Not only did the federal Liberal Leader manage to offend a slew of prospective candidates by appointing a quasi-star candidate to run in Mississauga East-Cooksville, the riding long represented for his party by Albina Guarnieri, but he also managed to antagonize his most important allies in the country's largest province.

It's hard to see how Mr. Ignatieff could expect to make major gains in Ontario next election without significant assistance from the provincial Liberals, who have a much stronger campaign organization in the province than he does. But after this week, it's equally difficult to imagine why Premier Dalton McGuinty would feel overly inclined to lend a hand.

It's not as though Peter Fonseca, the erstwhile labour minister lured away by the bright lights of Ottawa, is irreplaceable. He's not been considered one of the more influential members of the provincial cabinet, and even around Queen's Park he's cut a fairly low-profile figure. But for Mr. McGuinty, the optics of his departure are terrible - something the federal Liberals seemed either ignorant of, or indifferent to.

With eight of Mr. McGuinty's 72 MPPs having now signalled they won't run in next fall's provincial election, there's a persistent storyline that the government is a sinking ship. In some cases, that's a little unfair; fatigued MPPs may just have had enough. But it's harder to explain away a 44-year-old cabinet minister deciding he'd rather cast his lot with a federal opposition party that's not exactly surging toward government. (Provincial Liberals are spinning that Mr. Fonseca was lured by the prospect of a higher salary and especially a pension, which is actually quite plausible.)

Making matter worse, in terms of the Liberals' family feud, is the way the news came out.

If you've ever tried to leave a job on reasonably good terms, you know it's imperative to tell your boss - and, if you have any, your staff - before anyone else does. Most new employers understand and respect that, but Mr. Ignatieff's party apparently didn't.
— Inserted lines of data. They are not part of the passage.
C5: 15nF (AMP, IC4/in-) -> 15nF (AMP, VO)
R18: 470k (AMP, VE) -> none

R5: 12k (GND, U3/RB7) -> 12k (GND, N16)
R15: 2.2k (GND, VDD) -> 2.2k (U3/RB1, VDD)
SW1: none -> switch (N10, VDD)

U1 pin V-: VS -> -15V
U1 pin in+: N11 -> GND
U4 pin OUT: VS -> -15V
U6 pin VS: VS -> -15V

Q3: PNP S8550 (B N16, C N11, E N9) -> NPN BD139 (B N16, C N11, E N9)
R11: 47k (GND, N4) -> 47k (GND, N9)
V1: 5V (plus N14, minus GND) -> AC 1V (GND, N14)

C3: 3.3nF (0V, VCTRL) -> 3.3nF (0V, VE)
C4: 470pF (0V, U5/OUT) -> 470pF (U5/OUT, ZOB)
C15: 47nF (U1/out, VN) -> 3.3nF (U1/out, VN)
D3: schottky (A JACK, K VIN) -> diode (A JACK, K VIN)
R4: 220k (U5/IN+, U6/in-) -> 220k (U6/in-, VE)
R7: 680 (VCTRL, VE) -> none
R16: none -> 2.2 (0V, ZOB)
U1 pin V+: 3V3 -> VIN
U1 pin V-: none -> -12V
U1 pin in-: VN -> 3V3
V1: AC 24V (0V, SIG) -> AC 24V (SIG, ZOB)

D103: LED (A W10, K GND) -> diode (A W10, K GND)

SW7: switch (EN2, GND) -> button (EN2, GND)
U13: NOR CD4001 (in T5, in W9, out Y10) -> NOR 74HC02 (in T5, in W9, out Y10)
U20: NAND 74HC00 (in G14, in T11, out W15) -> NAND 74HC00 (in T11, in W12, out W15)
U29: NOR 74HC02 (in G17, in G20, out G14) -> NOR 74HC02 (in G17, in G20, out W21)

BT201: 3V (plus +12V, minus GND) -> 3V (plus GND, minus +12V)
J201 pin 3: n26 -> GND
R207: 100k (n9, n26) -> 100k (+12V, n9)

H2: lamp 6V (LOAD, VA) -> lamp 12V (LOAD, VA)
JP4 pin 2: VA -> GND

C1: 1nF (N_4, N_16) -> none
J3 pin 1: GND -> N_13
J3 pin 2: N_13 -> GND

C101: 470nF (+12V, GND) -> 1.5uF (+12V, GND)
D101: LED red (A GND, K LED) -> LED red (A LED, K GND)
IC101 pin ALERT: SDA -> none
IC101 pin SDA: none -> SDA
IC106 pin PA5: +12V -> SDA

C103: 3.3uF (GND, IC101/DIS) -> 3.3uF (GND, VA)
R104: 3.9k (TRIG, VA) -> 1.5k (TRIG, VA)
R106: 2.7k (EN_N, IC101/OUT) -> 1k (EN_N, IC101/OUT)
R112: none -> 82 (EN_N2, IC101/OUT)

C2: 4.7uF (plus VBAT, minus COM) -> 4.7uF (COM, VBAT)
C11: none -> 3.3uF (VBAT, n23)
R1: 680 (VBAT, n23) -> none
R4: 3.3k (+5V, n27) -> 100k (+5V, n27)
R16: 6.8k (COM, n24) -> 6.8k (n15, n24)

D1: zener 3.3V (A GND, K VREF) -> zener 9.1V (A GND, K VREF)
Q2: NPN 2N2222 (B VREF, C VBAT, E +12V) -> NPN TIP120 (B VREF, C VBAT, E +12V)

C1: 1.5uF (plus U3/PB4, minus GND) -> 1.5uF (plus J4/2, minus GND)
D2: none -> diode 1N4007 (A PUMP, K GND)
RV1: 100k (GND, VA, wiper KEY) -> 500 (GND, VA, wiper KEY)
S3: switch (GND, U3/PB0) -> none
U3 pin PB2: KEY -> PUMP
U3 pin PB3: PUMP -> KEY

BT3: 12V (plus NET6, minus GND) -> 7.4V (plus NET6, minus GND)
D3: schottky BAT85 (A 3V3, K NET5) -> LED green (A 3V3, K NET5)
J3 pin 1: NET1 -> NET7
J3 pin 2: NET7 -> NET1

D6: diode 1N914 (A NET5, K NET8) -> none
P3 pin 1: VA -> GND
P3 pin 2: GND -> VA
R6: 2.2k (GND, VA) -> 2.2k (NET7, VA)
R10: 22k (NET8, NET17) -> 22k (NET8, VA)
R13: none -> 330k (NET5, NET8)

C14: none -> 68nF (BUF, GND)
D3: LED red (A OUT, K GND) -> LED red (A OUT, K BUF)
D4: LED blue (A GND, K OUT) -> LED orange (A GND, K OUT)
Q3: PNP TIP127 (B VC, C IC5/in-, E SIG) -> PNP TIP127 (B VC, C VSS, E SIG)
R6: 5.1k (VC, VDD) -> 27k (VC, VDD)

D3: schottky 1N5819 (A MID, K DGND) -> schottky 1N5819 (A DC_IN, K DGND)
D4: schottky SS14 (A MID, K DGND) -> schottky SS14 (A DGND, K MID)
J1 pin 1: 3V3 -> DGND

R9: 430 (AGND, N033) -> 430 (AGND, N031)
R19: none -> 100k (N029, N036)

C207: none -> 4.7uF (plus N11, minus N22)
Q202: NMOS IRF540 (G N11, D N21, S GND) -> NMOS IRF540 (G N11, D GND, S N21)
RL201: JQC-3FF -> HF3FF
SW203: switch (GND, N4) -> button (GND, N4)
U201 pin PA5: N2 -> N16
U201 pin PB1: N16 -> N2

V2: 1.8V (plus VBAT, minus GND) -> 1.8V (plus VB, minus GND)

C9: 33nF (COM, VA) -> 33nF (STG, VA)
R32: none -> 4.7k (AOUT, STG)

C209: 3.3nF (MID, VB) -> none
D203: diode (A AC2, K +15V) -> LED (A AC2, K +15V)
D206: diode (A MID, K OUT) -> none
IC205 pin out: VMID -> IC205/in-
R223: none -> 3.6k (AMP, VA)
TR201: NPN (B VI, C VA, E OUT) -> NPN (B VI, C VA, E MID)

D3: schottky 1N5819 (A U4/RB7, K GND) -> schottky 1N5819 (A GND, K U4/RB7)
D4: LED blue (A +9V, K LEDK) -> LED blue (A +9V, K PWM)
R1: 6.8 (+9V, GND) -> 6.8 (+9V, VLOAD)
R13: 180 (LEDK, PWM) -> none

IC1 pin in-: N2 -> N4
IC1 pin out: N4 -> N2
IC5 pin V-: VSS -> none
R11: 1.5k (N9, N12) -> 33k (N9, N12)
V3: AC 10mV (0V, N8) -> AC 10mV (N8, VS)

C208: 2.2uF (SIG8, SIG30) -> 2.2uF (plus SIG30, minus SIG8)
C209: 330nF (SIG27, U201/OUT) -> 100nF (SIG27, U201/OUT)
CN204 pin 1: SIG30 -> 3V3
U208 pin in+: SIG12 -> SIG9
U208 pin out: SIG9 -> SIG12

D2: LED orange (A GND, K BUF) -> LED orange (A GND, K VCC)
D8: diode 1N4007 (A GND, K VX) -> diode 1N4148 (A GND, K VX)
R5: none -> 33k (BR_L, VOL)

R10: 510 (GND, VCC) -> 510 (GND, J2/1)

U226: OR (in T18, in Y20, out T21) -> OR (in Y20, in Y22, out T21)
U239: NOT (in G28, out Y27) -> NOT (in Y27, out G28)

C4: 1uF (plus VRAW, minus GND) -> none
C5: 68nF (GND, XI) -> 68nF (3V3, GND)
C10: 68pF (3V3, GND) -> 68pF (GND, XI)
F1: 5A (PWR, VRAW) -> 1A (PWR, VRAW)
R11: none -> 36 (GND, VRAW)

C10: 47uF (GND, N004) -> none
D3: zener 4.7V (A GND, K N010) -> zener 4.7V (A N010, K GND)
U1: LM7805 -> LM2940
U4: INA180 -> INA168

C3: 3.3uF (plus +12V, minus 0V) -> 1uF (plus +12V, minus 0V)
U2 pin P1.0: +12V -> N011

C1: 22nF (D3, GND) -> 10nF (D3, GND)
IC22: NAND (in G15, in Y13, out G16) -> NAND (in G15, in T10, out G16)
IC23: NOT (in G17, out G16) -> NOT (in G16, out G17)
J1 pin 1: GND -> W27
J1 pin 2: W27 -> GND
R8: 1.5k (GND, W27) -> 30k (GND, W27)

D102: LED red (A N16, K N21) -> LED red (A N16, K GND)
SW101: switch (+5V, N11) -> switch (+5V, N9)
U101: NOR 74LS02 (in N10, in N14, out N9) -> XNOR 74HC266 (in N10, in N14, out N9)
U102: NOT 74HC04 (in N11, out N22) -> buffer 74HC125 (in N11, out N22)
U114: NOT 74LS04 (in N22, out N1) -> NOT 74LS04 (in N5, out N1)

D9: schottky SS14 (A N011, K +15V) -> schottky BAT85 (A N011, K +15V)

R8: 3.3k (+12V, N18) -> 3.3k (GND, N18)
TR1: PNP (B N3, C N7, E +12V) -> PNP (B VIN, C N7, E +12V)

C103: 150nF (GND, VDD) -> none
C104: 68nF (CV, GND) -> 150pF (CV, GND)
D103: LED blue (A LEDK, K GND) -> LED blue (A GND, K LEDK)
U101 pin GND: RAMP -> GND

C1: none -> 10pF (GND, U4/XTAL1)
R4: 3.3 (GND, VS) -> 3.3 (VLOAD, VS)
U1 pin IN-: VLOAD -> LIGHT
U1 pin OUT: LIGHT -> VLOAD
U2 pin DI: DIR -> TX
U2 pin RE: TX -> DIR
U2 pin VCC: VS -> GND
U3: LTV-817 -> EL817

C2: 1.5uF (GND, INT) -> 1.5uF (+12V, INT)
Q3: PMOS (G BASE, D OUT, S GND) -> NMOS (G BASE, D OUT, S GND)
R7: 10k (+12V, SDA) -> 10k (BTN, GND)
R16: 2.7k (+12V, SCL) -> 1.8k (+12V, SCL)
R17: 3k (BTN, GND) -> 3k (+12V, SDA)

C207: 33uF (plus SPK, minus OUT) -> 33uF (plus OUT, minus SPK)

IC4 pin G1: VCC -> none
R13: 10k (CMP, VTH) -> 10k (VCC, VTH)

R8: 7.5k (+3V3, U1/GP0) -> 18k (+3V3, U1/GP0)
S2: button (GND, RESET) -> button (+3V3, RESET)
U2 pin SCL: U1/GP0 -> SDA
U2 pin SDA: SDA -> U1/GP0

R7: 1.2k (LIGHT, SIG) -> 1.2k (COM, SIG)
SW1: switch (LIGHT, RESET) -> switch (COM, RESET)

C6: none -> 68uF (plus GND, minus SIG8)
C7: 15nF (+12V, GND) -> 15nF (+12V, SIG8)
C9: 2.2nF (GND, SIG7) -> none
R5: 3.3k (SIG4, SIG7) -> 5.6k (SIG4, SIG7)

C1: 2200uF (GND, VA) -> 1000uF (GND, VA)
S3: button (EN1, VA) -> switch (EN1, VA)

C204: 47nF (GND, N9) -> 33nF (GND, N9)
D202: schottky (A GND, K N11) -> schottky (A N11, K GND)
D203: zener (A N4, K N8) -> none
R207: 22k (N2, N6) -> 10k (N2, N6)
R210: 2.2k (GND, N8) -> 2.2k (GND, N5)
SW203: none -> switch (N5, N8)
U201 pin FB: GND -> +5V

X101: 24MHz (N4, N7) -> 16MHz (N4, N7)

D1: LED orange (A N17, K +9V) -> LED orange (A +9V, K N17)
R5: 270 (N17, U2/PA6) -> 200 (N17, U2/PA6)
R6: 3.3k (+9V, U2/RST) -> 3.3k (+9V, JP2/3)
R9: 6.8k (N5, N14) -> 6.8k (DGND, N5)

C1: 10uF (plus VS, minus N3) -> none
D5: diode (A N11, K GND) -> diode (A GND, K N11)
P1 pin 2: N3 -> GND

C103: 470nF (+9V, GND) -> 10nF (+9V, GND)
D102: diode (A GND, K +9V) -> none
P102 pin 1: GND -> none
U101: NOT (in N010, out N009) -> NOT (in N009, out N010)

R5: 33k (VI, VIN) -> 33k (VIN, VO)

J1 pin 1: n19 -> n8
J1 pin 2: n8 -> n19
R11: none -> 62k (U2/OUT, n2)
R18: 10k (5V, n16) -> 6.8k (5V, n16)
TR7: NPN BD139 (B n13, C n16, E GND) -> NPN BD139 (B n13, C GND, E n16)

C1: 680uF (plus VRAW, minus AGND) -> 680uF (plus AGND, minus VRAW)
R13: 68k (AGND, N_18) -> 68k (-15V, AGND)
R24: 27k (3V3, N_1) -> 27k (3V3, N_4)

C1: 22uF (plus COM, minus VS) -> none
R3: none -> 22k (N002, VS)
While some provincial Liberals had heard rumours that Mr. Fonseca was considering making a move, it hadn't been confirmed (or received any public attention) until definitive word came out of the federal Liberals' Christmas party on Wednesday night. The timing meant that Thursday's release of a long-awaited report on workplace safety - a rare occasion on which Mr. Fonseca was to be in the spotlight - was largely overshadowed; by the end of the day, the flashier news was that Mr. McGuinty had replaced him as minister.

The leak seems to have been born more of sloppiness than of malice: Party officials had told other would-be candidates in Mississauga East-Cooksville they were out of luck, which got the gossip mill going. But there was also a certain arrogance to it.

Federal Liberals have long viewed provincial politics as the minor leagues, and treated their counterparts at Queen's Park accordingly. But that was easier to get away with when they were in power in Ottawa. However rough a time Mr. McGuinty's Liberals have been having of late, they at least know how to win - as evidenced by the fact that they have nearly double the number of Ontario seats as their federal cousins do.

Nearly five years removed from government, and mired in dysfunction for most of that time, Mr. Ignatieff's Liberals need all the help they can get. Mr. Fonseca has much less to offer on that front than the people he's leaving behind.